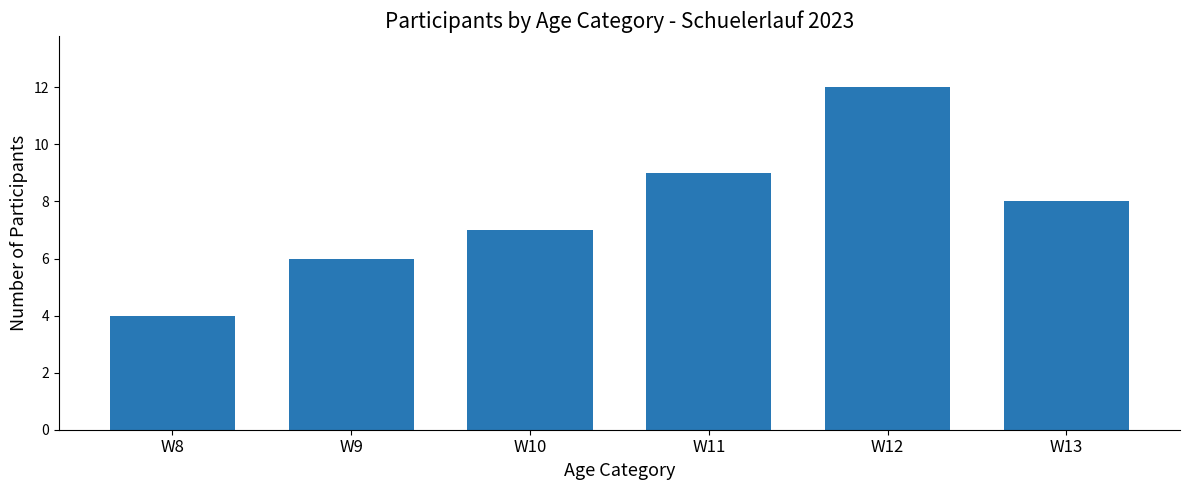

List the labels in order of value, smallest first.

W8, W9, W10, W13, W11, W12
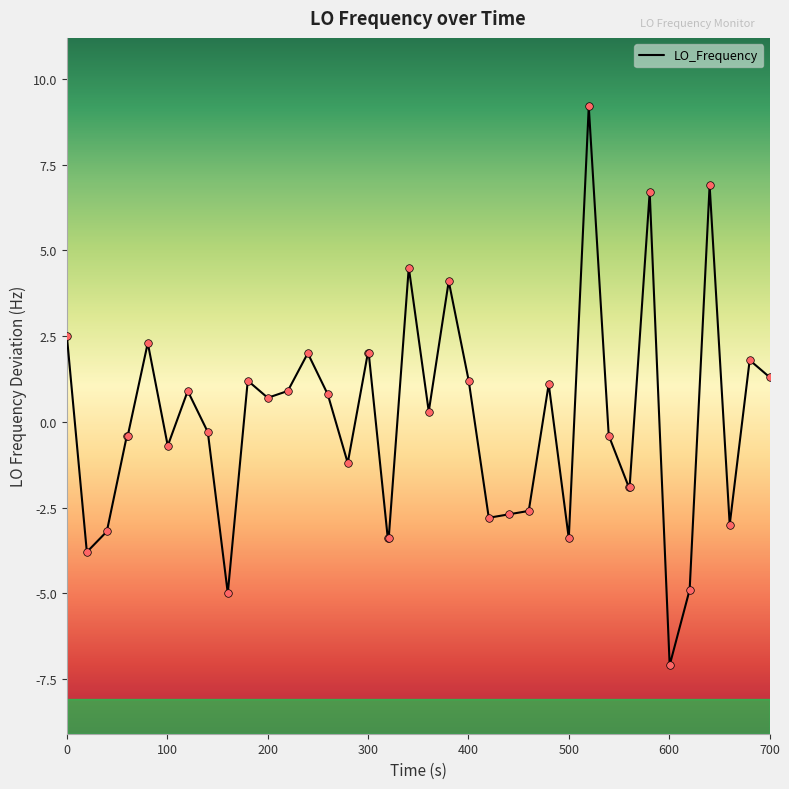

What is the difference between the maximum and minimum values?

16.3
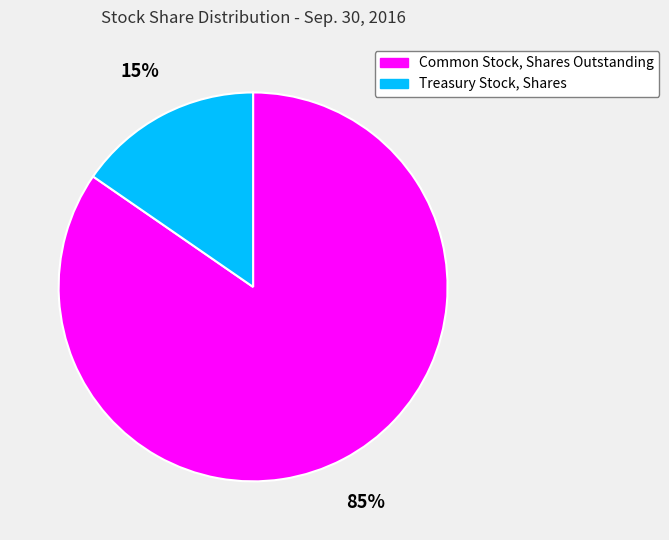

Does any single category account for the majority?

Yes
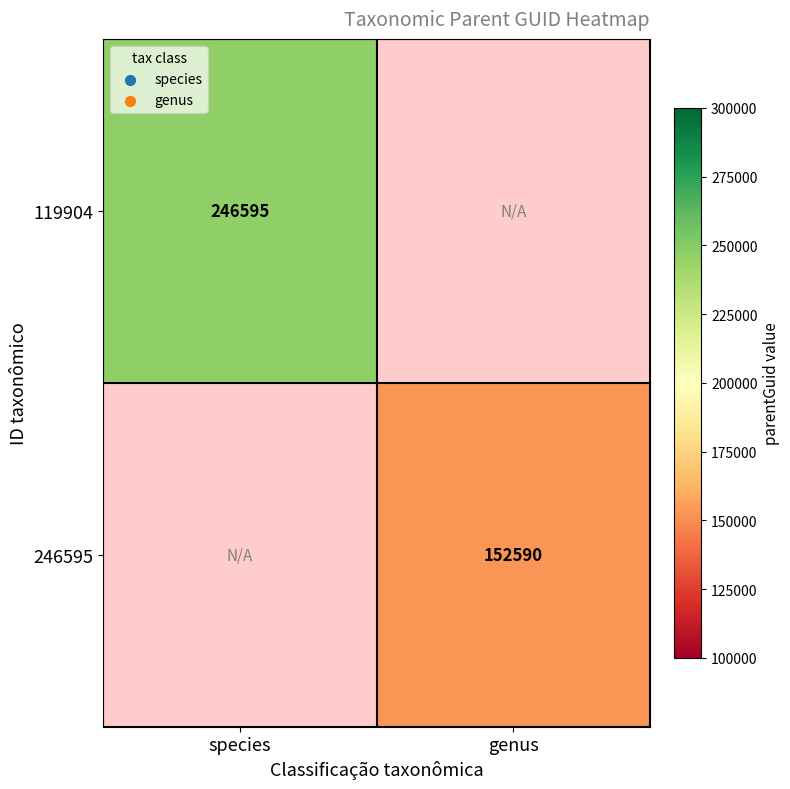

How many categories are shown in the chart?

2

--------------------

→ **WORK REQUEST**:
Render every line of the listing above as a numbered list, omitting blank lines and leaving out the pictures.

→ **EXERCISE ANSWER**:
1. List the labels in order of value, smallest first.
2. W8, W9, W10, W13, W11, W12
3. What is the difference between the maximum and minimum values?
4. 16.3
5. Does any single category account for the majority?
6. Yes
7. How many categories are shown in the chart?
8. 2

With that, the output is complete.